I must have broken it.
That's Nutella on the light switch?
I should never answer emails after midnight.
Those are definitely raisins on the floor.
Never, never again.
I'll just take my pill and go right to sleep.
I'll wait until I'm already asleep to swallow it.
Wait, did I just take a pill?
You were here.
Did I just go into the other room?
Did you see me do that?

Last night Erik read me a scary fairy tale. It spooked us. The ending was ambiguous. Today during our walk I said it was like Blair Witch Project (which I have never seen). I told him that I wish I was still a teacher so I could bring that story to my class and make them talk about it.

Sunday, February 03, 2008

lull

Life is SAT scoring. Erik sits in his blue chair, listening to nature tracks, with Kitty sleeping on his lap. Sometimes Kitty snores or twitches in his sleep. Erik absentmindedly pets him.

The house gets messier and messier. The laundry goes unwashed. Letters are unanswered. Emails are ignored. The letters pile up on my desk, and I look at them but feel 100 miles away from picking up a pen and replying. The only thing I use a pen for is keeping track of my hours. Here's what that looks like for today.

8:53 - 9:03 10
12:50 - 1:40 50
1:59 - 2:57 60
4:38 - 5:08 30
7:02 - 7:18 16
7:24 - 7:39 15

Sometimes a kid will say something funny, and we'll laugh, but when I miss a check set, I feel like crying. It's a dejected feeling, and there's nothing to do with it. There's no one to be mad at. My boss is somewhere on the east coast, and I don't know who he or she is.

Saturday, February 02, 2008

chocolate

I do the same things over and over again. I can't believe it's Saturday again. Choir practice was fine. We sang a lot of songs, songs for three pujas. I don't care for all the Shiva songs--they're fast and not very artful or nuanced. They bounce along, jolly.

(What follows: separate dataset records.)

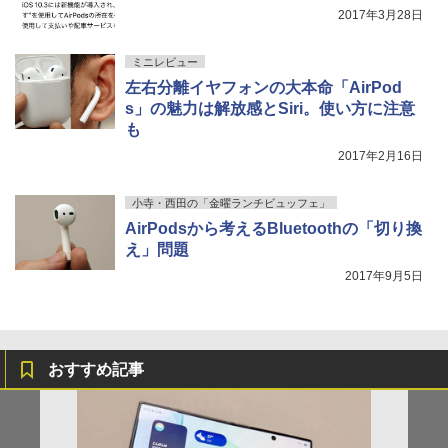
2017年3月28日
ミニレビュー
左右分離イヤフォンの大本命「AirPod
s」の魅力は解放感とSiri。使い方に注意
も
2017年2月16日
小寺・西田の「金曜ランチビュッフェ」
AirPodsから考えるBluetoothの「切り換
え」問題
2017年9月5日
おすすめ記事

Erik and I went for a walk. It was cold and rainy but not raining. Blah blah blah blah blah. I should try to make you feel what the walk was really like. I was in a bad mood. I told Erik, "I hate everything." The wind blew my hair around. Erik said, "What about those trees?" And I hated the trees too.

Something new is that I've been eating chocolate. For a long time I thought I had an allergy or sensitivity, but recently I tried white chocolate again, and I'm perfectly fine. I plan to move on to milk chocolate and finally dark and see if I remain okay.

Friday, February 01, 2008

floss blog

Today I scored for just over three hours. Also, I went to the library to pick up three books I had requested. I'm reading one of them so far, Smoke by Dorianne Laux, and it's just brilliant. It's poems. I made Erik read some of them out loud to me, the ones I liked best. The first section is poems about death, my favorite. "Death Comes to Me Again, a Girl," "Trying to Raise the Dead," and "How It Will Happen, When" are the best.

The Somatherapy workshop I attended on Sunday made me want to floss my teeth because it made me want to take care of my body.